Уход за ранеными и больными в лазаретах и больницах и посещение разного рода благотворительных учреждений и приютов нищеты входили в программу каждого дня. Великая Герцогиня не ограничивалась существующими учреждениями, но и открывала новые, обращая особое внимание на беспомощное положение престарелых, лишенных возможности личным трудом зарабатывать себе средства к жизни. Помощью со стороны таких учреждений пользовались не только живущие в них, но и те бедные, которые, за недостатком места, оставались на городских квартирах и ютились на чердаках и в подвалах. Эти последние были особенно близки сердцу Великой Герцогини и она нередко лично посещала их. И цель, и результаты таких посещений, как видно из приводимого письма, резко отличались от обычных. Как-то однажды Великая Герцогиня, в сопровождении своей придворной дамы, отправилась "incognito" к одной бедной прачке, жившей в трущобах старой части Дармштадта. Много усилий потребовалось, прежде чем Великая Герцогиня отыскала ее, пройдя маленький грязный двор и поднявшись по темной лестнице на чердак. Там она застала бедную больную женщину, лежавшую вместе с маленьким Baby на кровати. Тут же находились и ее муж и еще четверо ребят. Муж не имел заработка, а дети были так малы, что не ходили даже в школу и не могли служить подспорьем для родителей, и в семье царила страшная нужда, так как имелось всего 4 крейцера. Великая Герцогиня отослала из помещения придворную даму и детей и, вместе с мужем, сварила бедной женщине обед, взяла у нее дитя, которому промыла больные глаза, привела в порядок постель, убрала помещение и, два раза посетив больную, оставила ее лишь после того, как облегчила ее горе и нужду и оказала действительную помощь ближнему. Письмо заканчивается такими словами: "Это было очень полезно для сердца найти в обстановке такой нищеты столь верное ощущение. Подумай только, какое бедствие и злой рок! Когда никогда не видишь настоящей бедности и всегда вращаешься в придворной среде, чувство сердечности охладевает, и я чувствую потребность делать то малое добро, что в моих силах" (стр. 71-72).

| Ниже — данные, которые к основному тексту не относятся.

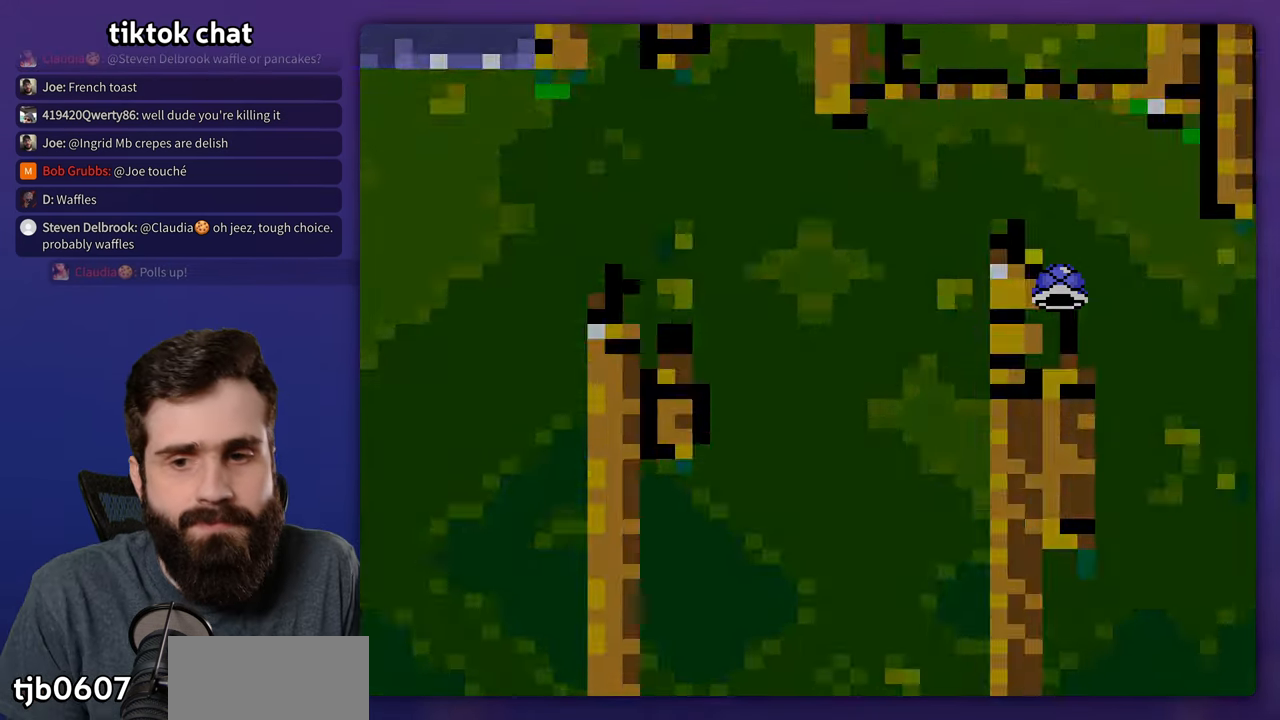
{"buttons": [], "events": []}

В другой раз Великая Герцогиня, спустившись в подвал и застав там еще более тяжелую картину, потребовала горячей воды и, засучив рукава, собственноручно вымыла кучу белья, сваленную в углу.

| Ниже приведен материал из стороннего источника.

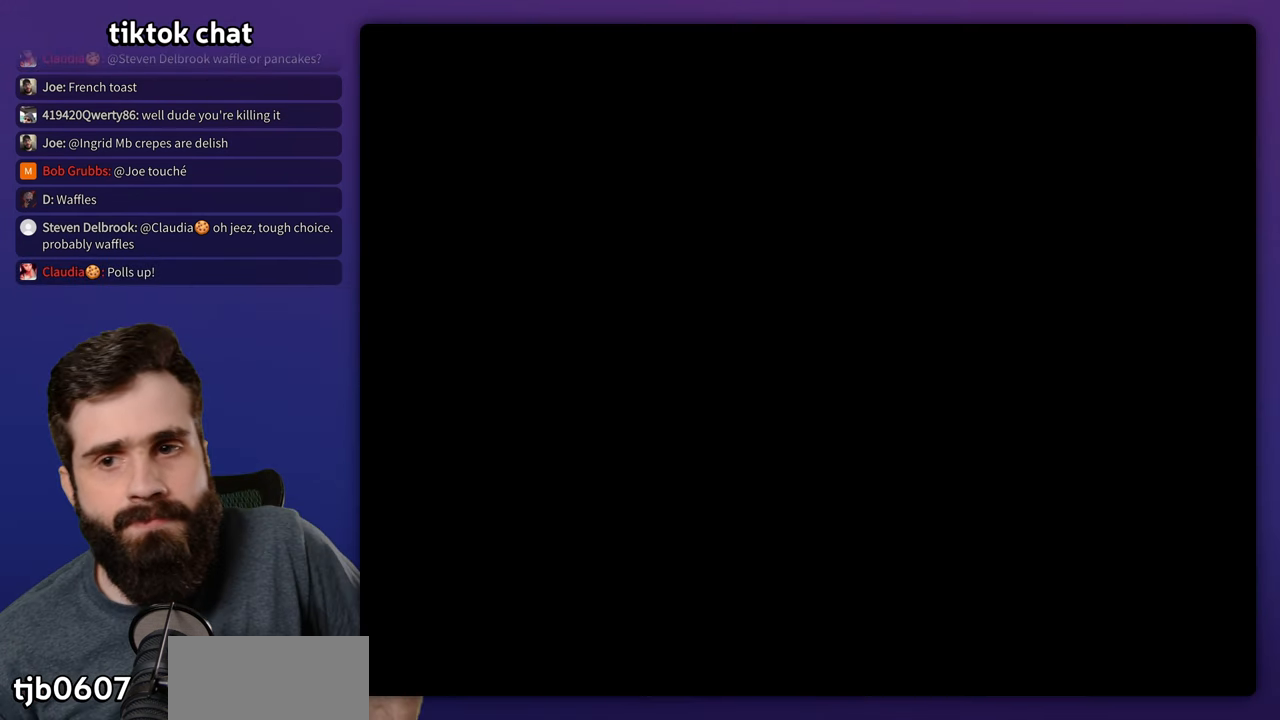
{"buttons": [], "events": []}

Подобных случаев в жизни Герцогини было много, и все они свидетельствуют о том, что идею христианской помощи ближнему она связывала с личными трудами и подвигами... Там же, где подвиги, там смирение, и в этом отношении жизнь Великой Герцогини дает очень много характерных иллюстраций. Трудовой день Герцогини начинался в 6 часов утра и заканчивался после 10 часов вечера (стр. 51). "Жизнь дана для работы, а не для наслаждения" пишет Великая Герцогиня к матери 29 Августа 1866г. (стр. 157); а в чем заключалась эта работа, мы видели из предыдущего, когда отмечали, что, с точки зрения Великой Герцогини, земная жизнь должна быть только приготовлением к вечности, к загробной жизни. Таков духовный облик матери Государыни Императрицы Александры Феодоровны.

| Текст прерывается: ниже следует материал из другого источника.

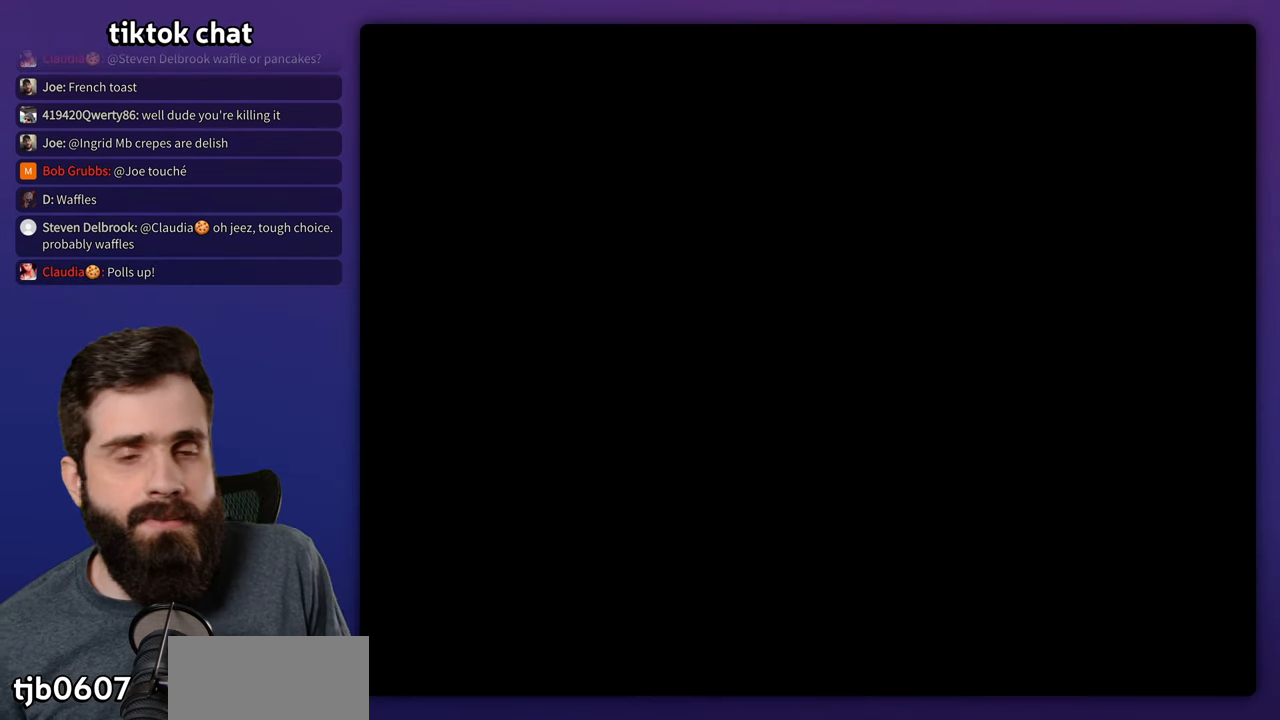
{"buttons": ["Y", "DPAD_RIGHT"], "events": [[150, "DPAD_RIGHT", "down"], [167, "Y", "down"]]}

Обратимся теперь к отцу Императрицы, Великому Герцогу Гессенскому Людвигу IV.
Облик отца, поскольку он находит свое отражение в письмах Великой Герцогини, рисуется в чрезвычайно привлекательных красках. Смелый, бесстрашный полководец на войне, рассудительный, спокойный и умный государственный деятель. Великий Герцог был в то же время и редким семьянином, любящим мужем и отцом, для которого семейный очаг был не только главным, но и единственным местом отдыха. Между супругами царило не только трогательное единодушие, но и нежная взаимная любовь и уважение, и Великая Герцогиня, считая свой брак одним из самых счастливых на земле, часто писала своей матери о том, что не знает даже, чем заслужила такое счастье и за что Господь изливает на нее Свои милости в таком изобилии. В письме от 24 июня 1862 г. Великая Герцогиня пишет:
"Когда я говорю, что люблю своего мужа, то это едва достаточно; здесь и любовь и уважение, какие увеличиваются с каждым днем и часом, и какие и он, со своей стороны, выражает мне так нежно и любовно. Чем была моя жизнь раньше в сравнении с настоящею!.. Это – такое святое ощущение быть его другом, чувствовать такую уверенность, и когда мы вдвоем, то имеем тот мир, какого никто не может ни отнять от нас, ни нарушить. Моя судьба действительно благословенна, но, все же, что же я сделала, чтобы заслужить такую горячую и усердную любовь, какую дает мне мой дорогой Людвиг! Я восхищаюсь его добрым и благородным сердцем больше, чем могу сказать. Как он меня любит – ты знаешь, и он будет тебе хорошим сыном. Каждый день он читает мне "Westward ho", и я нахожу это восхитительным и интересным. Я всегда так нетерпелива, пока не услышу его шагов по лестнице и не увижу его милого лица, когда он возвращается домой" (стр. 31).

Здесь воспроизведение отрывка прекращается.